Formalizing Agent Evolution and Decoding Scaling Laws

Today’s batch highlights a shift toward rigorous infrastructure for AI agents, moving beyond simple prompting to systematic skill optimization and memory auditing. We also see a compelling attempt to ground scaling laws in information theory, moving past empirical curve-fitting.

SkillOpt: Executive Strategy for Self-Evolving Agent Skills

Yang et al. · [abs] [pdf]

SkillOpt treats agent skills as a trainable external state rather than ephemeral prompts, using a dedicated optimizer model to perform controlled add/delete/replace edits on skills based on rollout performance. This frames skill evolution as a systematic optimization process rather than heuristic self-revision. It successfully improves agent performance over multiple iterations by maintaining structured, version-controlled procedural knowledge.

↳ If you are building agents that need to get better at repetitive tasks, moving to explicit, optimized skill libraries is the next logical step beyond monolithic fine-tuning.

Agents Optimization Skills

LLMs as Noisy Channels: A Shannon Perspective on Model Capacity and Scaling Laws

Ouyang et al. · [abs] [pdf]

This work introduces the Shannon Scaling Law, mapping LLM training to information transmission over a noisy channel to explain non-monotonic phenomena like catastrophic overtraining. By treating model parameters as channel bandwidth and tokens as signal power, the authors provide a theoretical basis for performance degradation that standard power laws miss. It offers a more robust framework for predicting when adding compute becomes counterproductive.

↳ A rare piece of theory that actually explains real-world engineering headaches like quantization-induced degradation and compute-to-data scaling limits.

Theory Scaling Laws Information Theory

Agentic Proving for Program Verification

Sosso et al. · [abs] [pdf]

The authors apply an agentic approach using Claude Code to the CLEVER benchmark for Lean 4 program verification. They achieve a 98.8% specification generation rate and 87.5% success in verifying implementations against ground-truth specs. It demonstrates that agentic workflows are finally reliable enough to handle formal logic-heavy environments.

↳ Formal verification is the ultimate stress test for agents; these numbers suggest we are reaching a point where LLMs can serve as high-quality assistants for software engineers working in safety-critical domains.
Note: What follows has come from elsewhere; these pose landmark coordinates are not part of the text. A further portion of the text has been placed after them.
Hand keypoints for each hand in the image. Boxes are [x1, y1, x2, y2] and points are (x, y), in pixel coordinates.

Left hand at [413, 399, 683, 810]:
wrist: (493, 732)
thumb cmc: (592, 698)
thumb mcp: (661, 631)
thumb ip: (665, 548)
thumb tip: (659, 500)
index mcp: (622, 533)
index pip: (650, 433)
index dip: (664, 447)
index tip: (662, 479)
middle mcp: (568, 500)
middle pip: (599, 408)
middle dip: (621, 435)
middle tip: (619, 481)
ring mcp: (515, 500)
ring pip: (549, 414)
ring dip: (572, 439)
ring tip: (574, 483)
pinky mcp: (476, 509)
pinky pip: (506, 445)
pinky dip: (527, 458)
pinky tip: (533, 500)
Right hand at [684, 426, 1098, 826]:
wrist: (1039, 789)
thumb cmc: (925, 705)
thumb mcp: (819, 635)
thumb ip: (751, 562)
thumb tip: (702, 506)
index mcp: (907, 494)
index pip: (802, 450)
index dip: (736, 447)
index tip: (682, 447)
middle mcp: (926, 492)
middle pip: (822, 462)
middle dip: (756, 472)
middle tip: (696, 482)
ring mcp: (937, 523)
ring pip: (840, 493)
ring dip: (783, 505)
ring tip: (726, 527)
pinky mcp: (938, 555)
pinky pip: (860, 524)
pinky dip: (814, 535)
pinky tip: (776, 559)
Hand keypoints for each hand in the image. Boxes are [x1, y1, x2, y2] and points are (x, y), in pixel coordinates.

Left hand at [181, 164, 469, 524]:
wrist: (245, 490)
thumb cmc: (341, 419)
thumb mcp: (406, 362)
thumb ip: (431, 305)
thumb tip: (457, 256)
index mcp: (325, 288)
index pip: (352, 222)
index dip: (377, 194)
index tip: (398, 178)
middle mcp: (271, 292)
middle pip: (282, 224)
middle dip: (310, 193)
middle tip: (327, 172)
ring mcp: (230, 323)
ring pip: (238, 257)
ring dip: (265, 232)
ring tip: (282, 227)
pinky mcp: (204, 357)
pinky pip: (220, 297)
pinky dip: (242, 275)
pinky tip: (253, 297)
Agents Formal Verification Coding

MemAudit: Post-hoc Auditing of Poisoned Agent Memory via Causal Attribution and Structural Anomaly Detection

Tan et al. · [abs] [pdf]

MemAudit provides a framework to detect and isolate malicious memory injections in LLM agents using causal attribution. Rather than relying on simple prompt filtering, it analyzes the agent’s memory bank to identify which specific records are steering problematic behavior. This is a necessary evolution in securing RAG and persistent-memory agent architectures.

↳ Security in agentic systems is currently the Wild West; post-hoc auditability is essential for any enterprise deployment involving long-term memory.

Security Agents Memory

CVSearch: Empowering Multimodal LLMs with Cognitive Visual Search for High-Resolution Image Perception

Li et al. · [abs] [pdf]

CVSearch proposes an adaptive, training-free ‘Assess-then-Search’ workflow to handle high-resolution inputs in MLLMs. By dynamically deciding when to use visual experts versus scanning, it avoids the typical trade-off between computational redundancy and semantic fragmentation. It is an efficient, plug-and-play solution for models struggling with dense visual detail.

↳ Moving high-res perception from ‘just throw more tokens at it’ to a selective search paradigm is vital for efficiency in embodied AI.

Vision-Language Efficiency

Back to the terminal. The theory is nice, but I’m looking forward to seeing if SkillOpt holds up in production environments.